SHORT PROBLEM
How many lines of the listing below contain the string "label"? Reply with the number alone.

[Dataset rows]
= = = =

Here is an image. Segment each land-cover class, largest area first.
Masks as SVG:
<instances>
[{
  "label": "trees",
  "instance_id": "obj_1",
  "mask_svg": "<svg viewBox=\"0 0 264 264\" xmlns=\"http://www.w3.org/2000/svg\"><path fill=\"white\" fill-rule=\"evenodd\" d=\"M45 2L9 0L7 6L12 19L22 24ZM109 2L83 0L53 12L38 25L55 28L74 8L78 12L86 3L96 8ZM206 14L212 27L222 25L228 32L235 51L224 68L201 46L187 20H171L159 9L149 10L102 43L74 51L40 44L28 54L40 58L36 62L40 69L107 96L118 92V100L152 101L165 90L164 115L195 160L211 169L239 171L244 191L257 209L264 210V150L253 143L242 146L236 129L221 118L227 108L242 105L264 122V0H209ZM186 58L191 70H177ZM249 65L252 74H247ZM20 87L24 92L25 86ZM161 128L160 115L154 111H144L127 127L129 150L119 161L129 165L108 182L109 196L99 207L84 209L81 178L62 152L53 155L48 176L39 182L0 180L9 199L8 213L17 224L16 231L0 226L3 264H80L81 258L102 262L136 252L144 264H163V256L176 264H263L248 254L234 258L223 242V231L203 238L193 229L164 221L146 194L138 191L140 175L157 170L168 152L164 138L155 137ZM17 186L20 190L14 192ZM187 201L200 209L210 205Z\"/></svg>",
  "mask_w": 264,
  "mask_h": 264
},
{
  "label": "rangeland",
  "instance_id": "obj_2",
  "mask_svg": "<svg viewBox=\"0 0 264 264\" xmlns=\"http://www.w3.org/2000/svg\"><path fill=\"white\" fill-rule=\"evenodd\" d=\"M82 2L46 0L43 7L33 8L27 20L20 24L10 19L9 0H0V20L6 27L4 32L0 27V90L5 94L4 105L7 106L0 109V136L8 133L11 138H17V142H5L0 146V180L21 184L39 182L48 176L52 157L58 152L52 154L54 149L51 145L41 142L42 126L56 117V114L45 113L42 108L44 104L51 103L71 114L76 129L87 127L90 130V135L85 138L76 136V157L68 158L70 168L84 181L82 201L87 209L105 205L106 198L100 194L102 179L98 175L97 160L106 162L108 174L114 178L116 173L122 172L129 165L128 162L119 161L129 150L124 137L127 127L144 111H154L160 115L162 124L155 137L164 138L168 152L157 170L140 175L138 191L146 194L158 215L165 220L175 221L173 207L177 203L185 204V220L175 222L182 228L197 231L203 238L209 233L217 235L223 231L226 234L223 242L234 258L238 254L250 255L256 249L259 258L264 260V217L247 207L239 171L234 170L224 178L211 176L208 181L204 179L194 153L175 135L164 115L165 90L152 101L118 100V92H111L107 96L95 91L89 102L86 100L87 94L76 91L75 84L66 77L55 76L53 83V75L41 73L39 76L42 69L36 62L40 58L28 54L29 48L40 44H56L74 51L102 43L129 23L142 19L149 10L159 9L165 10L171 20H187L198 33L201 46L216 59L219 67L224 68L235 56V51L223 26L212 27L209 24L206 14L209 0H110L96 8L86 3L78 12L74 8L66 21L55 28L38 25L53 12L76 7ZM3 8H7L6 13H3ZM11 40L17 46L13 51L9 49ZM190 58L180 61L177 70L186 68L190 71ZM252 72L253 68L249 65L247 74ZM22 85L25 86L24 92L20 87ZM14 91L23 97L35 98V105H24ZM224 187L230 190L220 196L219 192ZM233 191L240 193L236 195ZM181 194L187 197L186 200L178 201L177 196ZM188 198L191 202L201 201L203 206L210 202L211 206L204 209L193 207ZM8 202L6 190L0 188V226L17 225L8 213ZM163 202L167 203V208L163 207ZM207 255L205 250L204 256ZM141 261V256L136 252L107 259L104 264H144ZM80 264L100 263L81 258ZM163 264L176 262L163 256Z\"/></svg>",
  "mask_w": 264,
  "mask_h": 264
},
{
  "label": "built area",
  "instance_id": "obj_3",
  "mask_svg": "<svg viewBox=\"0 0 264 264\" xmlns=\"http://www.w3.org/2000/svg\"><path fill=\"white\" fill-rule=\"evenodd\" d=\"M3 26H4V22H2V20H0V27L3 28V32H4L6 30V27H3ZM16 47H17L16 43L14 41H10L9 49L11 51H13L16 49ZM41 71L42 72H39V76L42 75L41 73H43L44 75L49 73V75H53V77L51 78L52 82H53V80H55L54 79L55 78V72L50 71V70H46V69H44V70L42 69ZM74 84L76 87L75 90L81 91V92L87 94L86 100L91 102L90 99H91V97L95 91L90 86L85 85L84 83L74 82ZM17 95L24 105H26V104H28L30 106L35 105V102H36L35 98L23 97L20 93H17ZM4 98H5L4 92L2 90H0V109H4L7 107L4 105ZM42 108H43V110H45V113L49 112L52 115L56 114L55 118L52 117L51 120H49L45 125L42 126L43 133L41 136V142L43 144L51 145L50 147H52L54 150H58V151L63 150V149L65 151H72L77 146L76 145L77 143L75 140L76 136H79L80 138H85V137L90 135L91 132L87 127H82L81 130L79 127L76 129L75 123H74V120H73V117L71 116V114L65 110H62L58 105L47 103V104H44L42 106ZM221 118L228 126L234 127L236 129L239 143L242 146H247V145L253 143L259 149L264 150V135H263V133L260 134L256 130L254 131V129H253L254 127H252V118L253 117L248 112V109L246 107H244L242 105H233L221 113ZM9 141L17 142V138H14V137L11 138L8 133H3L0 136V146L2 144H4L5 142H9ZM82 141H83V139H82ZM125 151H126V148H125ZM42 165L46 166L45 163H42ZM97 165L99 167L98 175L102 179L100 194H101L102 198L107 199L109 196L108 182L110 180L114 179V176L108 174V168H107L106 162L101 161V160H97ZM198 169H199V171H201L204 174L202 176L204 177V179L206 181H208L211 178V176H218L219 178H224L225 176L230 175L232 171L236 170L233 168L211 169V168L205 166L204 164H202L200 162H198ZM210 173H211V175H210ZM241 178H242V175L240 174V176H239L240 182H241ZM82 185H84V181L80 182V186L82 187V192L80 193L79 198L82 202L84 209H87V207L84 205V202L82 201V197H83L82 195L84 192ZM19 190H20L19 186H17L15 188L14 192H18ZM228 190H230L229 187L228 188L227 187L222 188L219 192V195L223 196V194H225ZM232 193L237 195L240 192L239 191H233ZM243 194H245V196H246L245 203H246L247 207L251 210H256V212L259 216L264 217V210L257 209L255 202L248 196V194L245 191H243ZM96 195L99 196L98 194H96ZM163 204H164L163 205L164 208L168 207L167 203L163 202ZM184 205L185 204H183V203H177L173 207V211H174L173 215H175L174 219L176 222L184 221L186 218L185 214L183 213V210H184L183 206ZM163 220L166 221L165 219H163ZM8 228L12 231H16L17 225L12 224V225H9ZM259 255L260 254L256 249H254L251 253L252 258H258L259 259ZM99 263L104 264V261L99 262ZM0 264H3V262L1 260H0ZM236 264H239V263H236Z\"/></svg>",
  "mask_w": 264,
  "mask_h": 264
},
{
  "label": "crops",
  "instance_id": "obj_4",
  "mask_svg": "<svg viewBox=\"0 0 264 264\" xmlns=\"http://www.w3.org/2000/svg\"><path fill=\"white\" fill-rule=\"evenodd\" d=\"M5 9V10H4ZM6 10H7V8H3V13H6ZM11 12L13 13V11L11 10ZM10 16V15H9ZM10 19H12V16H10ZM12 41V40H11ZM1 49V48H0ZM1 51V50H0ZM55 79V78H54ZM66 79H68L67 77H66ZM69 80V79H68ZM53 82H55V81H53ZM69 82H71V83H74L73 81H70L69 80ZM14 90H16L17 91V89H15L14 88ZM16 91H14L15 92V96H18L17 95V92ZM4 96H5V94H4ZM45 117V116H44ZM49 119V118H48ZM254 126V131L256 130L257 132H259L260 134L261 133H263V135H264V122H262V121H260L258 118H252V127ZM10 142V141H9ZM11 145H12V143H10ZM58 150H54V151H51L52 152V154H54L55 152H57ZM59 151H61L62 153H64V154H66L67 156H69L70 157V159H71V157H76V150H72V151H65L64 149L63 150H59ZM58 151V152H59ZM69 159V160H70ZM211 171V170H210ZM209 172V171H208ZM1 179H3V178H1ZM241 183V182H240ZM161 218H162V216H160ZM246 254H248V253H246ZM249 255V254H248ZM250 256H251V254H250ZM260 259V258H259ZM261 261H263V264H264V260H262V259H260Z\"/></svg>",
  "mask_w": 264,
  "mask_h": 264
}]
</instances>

= = = =

FULL ANSWER
4